• Saved entries
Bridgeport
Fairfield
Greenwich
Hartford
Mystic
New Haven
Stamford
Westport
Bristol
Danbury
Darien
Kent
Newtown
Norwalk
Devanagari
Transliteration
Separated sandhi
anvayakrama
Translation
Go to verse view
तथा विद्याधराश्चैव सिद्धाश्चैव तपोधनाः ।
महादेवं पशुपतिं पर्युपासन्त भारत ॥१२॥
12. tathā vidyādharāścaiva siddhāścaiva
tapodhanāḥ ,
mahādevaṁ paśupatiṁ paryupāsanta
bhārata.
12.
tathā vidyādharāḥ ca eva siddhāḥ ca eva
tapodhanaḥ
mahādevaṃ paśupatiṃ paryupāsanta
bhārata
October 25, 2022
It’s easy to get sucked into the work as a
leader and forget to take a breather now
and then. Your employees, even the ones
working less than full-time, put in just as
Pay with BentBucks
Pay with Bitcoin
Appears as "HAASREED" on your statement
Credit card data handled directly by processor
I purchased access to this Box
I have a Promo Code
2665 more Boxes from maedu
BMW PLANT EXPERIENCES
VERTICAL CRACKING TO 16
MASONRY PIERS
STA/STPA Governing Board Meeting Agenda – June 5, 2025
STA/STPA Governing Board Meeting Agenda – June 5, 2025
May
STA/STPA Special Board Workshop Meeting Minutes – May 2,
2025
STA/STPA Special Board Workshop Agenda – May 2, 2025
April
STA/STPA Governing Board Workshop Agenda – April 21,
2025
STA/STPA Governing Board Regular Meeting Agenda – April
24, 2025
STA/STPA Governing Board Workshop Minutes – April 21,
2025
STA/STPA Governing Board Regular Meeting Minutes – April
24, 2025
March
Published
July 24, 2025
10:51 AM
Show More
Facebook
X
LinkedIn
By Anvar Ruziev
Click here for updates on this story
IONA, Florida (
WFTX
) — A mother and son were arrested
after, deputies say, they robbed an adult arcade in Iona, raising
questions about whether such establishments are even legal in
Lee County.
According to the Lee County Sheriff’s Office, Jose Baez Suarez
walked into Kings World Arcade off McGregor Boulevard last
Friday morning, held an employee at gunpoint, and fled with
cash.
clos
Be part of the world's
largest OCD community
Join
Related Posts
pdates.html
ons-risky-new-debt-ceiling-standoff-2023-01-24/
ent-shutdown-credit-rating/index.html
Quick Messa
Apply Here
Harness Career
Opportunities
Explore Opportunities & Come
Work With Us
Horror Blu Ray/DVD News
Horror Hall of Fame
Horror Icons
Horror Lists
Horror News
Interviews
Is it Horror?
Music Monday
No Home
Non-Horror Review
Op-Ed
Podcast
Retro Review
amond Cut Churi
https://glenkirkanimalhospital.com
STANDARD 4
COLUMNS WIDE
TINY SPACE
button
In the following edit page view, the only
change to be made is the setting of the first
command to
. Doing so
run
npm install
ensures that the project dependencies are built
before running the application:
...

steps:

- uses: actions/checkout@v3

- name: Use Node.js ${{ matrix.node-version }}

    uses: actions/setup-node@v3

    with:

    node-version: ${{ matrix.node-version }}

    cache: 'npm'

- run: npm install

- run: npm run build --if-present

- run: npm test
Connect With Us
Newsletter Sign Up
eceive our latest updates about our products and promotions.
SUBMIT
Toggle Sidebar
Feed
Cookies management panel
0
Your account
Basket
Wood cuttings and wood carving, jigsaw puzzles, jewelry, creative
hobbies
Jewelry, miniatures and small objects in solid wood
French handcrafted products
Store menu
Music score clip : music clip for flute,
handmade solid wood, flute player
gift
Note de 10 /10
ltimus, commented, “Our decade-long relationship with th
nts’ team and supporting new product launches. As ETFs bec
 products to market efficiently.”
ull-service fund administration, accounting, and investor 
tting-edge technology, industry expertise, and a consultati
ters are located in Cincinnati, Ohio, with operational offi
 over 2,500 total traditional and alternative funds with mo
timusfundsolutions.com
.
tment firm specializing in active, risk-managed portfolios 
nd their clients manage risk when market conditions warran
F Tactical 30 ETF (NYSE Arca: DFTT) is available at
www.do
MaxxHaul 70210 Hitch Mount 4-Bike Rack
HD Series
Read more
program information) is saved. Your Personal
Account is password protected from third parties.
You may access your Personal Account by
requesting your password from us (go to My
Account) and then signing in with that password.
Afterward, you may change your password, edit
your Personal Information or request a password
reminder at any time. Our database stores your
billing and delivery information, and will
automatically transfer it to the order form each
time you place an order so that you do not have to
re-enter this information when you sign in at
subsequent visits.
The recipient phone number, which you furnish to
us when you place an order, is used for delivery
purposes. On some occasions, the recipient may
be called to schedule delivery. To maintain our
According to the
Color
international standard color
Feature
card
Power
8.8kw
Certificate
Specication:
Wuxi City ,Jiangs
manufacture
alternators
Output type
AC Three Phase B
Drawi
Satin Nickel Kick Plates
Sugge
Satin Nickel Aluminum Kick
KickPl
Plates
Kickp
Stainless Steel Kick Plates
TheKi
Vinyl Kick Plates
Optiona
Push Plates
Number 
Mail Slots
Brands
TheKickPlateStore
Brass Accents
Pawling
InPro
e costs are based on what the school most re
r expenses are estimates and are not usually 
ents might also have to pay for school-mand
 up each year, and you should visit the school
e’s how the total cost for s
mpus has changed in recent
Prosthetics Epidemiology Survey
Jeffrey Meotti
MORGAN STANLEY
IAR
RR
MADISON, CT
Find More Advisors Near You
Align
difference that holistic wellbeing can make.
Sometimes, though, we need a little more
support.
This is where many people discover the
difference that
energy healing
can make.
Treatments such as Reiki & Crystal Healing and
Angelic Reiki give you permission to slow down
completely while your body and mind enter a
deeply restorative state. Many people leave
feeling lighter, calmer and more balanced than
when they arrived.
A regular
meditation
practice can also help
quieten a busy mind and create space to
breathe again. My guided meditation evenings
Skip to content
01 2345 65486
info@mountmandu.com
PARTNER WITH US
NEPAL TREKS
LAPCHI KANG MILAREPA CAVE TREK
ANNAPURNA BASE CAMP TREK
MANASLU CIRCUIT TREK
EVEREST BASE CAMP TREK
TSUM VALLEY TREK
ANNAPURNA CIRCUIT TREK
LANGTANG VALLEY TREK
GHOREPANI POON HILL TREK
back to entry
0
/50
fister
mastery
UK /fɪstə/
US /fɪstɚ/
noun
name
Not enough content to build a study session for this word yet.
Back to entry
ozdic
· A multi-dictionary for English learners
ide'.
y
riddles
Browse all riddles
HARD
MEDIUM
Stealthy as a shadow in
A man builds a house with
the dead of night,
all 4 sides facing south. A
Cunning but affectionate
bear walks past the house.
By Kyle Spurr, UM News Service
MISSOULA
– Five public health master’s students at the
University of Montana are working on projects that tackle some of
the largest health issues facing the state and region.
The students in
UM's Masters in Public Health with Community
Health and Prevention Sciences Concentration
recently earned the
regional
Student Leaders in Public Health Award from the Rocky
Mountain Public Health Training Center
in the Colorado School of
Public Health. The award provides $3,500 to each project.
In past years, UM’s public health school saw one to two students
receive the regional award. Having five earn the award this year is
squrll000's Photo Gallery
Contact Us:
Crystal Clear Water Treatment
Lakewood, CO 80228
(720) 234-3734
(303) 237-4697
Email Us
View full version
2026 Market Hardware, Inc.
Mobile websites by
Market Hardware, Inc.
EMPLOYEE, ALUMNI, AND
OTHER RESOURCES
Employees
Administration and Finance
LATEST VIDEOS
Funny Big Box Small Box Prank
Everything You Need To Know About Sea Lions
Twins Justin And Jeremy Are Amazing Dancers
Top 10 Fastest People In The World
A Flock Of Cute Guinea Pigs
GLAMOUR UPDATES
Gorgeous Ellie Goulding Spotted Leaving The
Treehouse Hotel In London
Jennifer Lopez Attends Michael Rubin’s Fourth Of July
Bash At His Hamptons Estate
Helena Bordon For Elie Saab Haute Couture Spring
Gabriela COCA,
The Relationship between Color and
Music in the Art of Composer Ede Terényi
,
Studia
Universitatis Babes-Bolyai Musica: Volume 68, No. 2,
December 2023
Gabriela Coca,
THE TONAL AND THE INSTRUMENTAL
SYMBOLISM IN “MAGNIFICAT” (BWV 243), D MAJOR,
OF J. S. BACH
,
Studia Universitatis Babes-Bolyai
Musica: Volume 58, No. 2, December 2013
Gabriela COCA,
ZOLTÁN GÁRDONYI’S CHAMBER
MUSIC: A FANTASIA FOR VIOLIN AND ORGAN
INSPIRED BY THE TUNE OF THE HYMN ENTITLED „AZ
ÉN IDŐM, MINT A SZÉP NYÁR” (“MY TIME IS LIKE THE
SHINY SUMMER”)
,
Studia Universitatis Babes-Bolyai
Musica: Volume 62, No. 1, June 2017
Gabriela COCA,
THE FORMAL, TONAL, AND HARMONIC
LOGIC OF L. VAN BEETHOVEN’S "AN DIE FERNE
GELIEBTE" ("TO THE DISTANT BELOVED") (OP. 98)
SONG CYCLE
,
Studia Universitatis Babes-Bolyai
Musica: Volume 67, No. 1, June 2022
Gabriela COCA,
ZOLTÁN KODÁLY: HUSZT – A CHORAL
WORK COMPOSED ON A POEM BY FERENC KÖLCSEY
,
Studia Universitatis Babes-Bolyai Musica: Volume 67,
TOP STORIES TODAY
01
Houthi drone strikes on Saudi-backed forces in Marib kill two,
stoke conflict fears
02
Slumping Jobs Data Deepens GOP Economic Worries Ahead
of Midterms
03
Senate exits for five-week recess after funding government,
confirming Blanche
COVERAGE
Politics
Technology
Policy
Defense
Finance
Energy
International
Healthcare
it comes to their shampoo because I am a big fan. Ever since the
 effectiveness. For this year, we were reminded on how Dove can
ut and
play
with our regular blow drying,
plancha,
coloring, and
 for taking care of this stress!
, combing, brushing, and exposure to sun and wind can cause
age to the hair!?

• What the task requires
Rewrite everything from the line containing "- name: Use" down to the line containing "- run: npm run build --if-present" in the rows above, substituting "npm ci" for "npm install" and keeping all other text intact. Output only that span of lines.

• Result of the exercise
- name: Use Node.js ${{ matrix.node-version }}

    uses: actions/setup-node@v3

    with:

    node-version: ${{ matrix.node-version }}

    cache: 'npm'

- run: npm ci

- run: npm run build --if-present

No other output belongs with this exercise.